Dr David McGonigle, Lecturer at Cardiff University, said:

“Do we know if animals experience ‘consciousness’?  Most philosophers and scientists are still at loggerheads over what the term refers to in humans, let alone in other species.

“While recent research now suggests that animals may indeed have the kind of autobiographical memories that humans possess – the kinds of memories that allow us to place ourselves in a certain time and place – it seems unlikely that near death experiences (NDEs) would necessarily be similar across species.
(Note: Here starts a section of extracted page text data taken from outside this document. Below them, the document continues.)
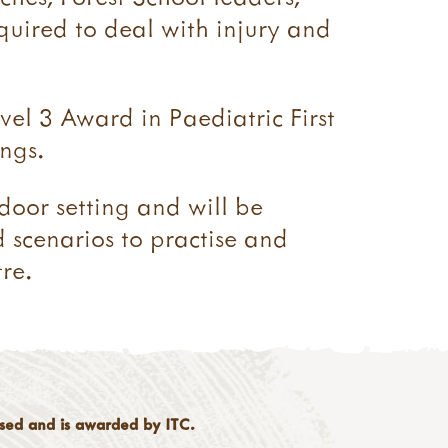
equired to deal with injury and
vel 3 Award in Paediatric First
ngs.
tdoor setting and will be
d scenarios to practise and
re.
ised and is awarded by ITC.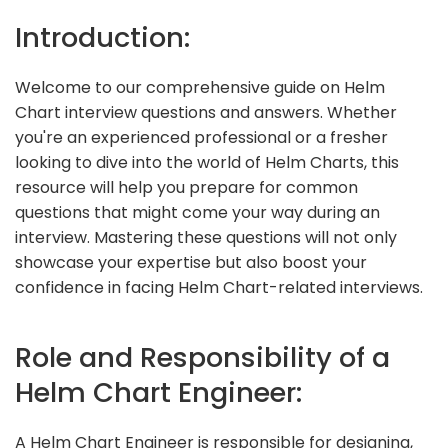
Introduction:
Welcome to our comprehensive guide on Helm
Chart interview questions and answers. Whether
you're an experienced professional or a fresher
looking to dive into the world of Helm Charts, this
resource will help you prepare for common
questions that might come your way during an
interview. Mastering these questions will not only
showcase your expertise but also boost your
confidence in facing Helm Chart-related interviews.
Role and Responsibility of a
Helm Chart Engineer:
A Helm Chart Engineer is responsible for designing,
“The authors’ finding – that the rodent brain displays highly coherent patterns of gamma frequency activity following cardiac arrest – is extremely intriguing: one might expect there to be a general loss of synchrony after such a catastrophic event.  However, the paper has merely shown – and the authors are extremely clear on this point – that they have demonstrated the change in gamma oscillations occurring over a similar time period to when NDEs are experienced in humans.  We have no idea what the rats experience – if anything – while the increase in synchronous gamma occurs.  Seeing if NDEs can be triggered by neurostimulation using experiments that induce increased gamma synchrony in humans might represent a way to go beyond correlation to causation’.”

 

Dr Chris Chambers, Senior Research Fellow at Cardiff University, said:

“This is an interesting and well conducted piece of research.  We know precious little about brain activity during death, let alone conscious brain activity.  These findings open the door to further studies in humans.

“It is tempting as it would be to draw a link between this surge in neural activity and consciousness, but there are two barriers to doing so.  The first is that we don’t know to what extent rats experience consciousness at all, so we don’t know what the activity means.  Second, even if rats are conscious, to conclude from their brain activity alone that these bursts of activity reflect consciousness (without measuring it behaviourally) would be a logical fallacy known as reverse inference.  To overcome these limitations we would need to run a study in humans and relate the changes in activity to what they report about their conscious experience. 

“Finally, we should be extremely cautious before drawing any conclusions about human near-death experiences: it is one thing to measure brain activity in rats during cardiac arrest, and quite another to relate that to human experience.”

 

 

‘Surge of neurophysiological coherence and connectivity in the dying brain’ by Jimo Borjigin et al. published in PNAS on Monday 12th August.